Ideally you simply update each individual Render Target when you need to and, regardless of what you do, the Render_Output is always rendered to the screen at the end of every frame. If I had a grid of walls and a snake that moves I’d have 2 different render targets so that I don’t have to update the walls every time the player moves. But if Texture memory was low maybe the only option would be to use 1 render target and constantly refresh it. Maybe you can only store an 8x8 so you have to refresh 3/4ths of the grid. Idk. The MAJOR and IMPORTANT unsung addition here is that you specify the pixel x,y - not the UV 0 - 1 , 0 -1 . Also, for 2D art in general, not just Pixel Art, it’s fairly important that Nearest Neighbor filtering is possible! And that these render targets aren’t written to the disk (I mean I guess they could be) for the sake of not murdering non-flash hard drives.

Additionally, a function which returns an array of pixels that match a color would be great.

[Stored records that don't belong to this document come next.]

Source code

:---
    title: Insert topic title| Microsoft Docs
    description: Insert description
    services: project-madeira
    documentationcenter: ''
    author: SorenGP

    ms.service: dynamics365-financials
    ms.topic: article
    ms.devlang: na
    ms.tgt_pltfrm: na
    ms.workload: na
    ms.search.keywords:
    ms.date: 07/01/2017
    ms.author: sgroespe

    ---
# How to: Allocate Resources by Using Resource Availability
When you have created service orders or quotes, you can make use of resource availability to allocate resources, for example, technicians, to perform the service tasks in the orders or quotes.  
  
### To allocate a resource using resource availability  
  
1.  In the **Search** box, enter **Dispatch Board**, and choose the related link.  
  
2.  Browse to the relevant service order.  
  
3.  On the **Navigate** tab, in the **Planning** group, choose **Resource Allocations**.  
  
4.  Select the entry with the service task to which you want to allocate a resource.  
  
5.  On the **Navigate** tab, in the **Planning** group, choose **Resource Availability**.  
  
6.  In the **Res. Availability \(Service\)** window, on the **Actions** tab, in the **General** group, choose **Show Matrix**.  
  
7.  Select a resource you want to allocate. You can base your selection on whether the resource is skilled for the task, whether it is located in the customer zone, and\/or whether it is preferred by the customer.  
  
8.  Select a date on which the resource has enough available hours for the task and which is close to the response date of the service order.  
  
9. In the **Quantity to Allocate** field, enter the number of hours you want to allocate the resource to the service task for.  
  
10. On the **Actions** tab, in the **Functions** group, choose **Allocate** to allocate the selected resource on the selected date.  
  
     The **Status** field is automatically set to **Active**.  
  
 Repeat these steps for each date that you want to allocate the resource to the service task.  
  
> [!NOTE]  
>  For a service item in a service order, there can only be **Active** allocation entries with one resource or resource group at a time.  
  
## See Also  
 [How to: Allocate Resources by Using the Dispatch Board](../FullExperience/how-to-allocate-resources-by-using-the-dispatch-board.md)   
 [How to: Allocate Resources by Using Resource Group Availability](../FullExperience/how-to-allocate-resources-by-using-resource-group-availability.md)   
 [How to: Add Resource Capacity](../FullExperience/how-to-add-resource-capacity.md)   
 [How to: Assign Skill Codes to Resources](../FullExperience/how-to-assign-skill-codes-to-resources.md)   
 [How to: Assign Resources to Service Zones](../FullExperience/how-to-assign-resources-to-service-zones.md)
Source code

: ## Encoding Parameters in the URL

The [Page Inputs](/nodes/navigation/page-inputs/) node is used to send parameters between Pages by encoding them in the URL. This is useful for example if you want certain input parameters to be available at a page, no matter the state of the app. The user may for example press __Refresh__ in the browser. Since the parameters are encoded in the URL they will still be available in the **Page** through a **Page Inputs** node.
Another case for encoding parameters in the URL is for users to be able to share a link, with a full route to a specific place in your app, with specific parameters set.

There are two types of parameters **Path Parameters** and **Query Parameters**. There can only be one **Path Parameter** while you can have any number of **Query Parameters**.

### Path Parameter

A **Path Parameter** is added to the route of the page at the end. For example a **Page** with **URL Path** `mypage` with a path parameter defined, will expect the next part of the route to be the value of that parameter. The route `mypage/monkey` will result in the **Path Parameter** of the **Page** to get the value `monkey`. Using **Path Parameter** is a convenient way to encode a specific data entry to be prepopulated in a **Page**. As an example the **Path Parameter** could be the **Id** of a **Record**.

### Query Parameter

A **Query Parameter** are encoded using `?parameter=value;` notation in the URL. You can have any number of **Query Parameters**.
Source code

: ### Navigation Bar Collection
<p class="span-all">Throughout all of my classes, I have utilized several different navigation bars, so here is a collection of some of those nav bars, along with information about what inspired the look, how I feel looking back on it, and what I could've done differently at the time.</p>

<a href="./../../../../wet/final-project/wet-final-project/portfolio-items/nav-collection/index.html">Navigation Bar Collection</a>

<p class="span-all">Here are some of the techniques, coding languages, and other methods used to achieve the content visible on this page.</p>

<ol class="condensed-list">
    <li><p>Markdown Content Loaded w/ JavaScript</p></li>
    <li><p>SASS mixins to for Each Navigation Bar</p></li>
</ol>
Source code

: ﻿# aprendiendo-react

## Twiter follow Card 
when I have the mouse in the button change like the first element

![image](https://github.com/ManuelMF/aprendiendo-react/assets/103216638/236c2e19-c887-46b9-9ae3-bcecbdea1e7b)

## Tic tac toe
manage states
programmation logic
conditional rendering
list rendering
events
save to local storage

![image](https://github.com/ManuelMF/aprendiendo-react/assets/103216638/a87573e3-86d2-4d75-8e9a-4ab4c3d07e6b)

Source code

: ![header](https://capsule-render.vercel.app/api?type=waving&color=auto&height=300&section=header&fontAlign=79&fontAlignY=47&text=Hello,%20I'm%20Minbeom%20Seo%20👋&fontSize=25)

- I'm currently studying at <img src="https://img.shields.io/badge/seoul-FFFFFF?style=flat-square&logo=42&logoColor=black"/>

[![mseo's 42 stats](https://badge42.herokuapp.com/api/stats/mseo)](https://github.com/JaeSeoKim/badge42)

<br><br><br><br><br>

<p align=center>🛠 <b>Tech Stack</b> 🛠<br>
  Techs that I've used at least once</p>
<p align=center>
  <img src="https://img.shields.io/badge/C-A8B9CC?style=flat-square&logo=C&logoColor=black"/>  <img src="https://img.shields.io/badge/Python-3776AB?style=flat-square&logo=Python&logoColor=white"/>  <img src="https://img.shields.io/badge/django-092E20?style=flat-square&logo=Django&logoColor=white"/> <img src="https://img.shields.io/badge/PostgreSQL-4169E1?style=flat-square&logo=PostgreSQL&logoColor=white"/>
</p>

In example: I have a pure black texture and I draw 5 pure white pixels onto it. This function would be able to tell me the location in pixel space of those pixels via a 2D Integer Array (because there’s no such thing as a half pixel). Or an array of Structs where each struct is just “Int Pixel X and Int Pixel Y”. I presume this would have to be a latent operation and maybe it’s best to never use this information for gameplay purposes. I did note that my attempt to do this in a material ended poorly (as noted above). I tried to make a line of white pixels going along the U and a line of white pixels going along the V and then only output the one they have in common and, simply put, it didn’t work. I had to crank up the inaccuracy threshold to .001 and it only worked 1 out of every 1000 attempts or so. If latency could be within 16ms or so (aka less than a frame) that wouldn’t be a problem. If the accuracy could be guaranteed then that wouldn’t be a problem either. I dunno.

Anyway. I’ll stop here. Mostly because I’m expecting to find out that all of this is already possible and I’m dumb af. Or that I’ve gone over the text limit.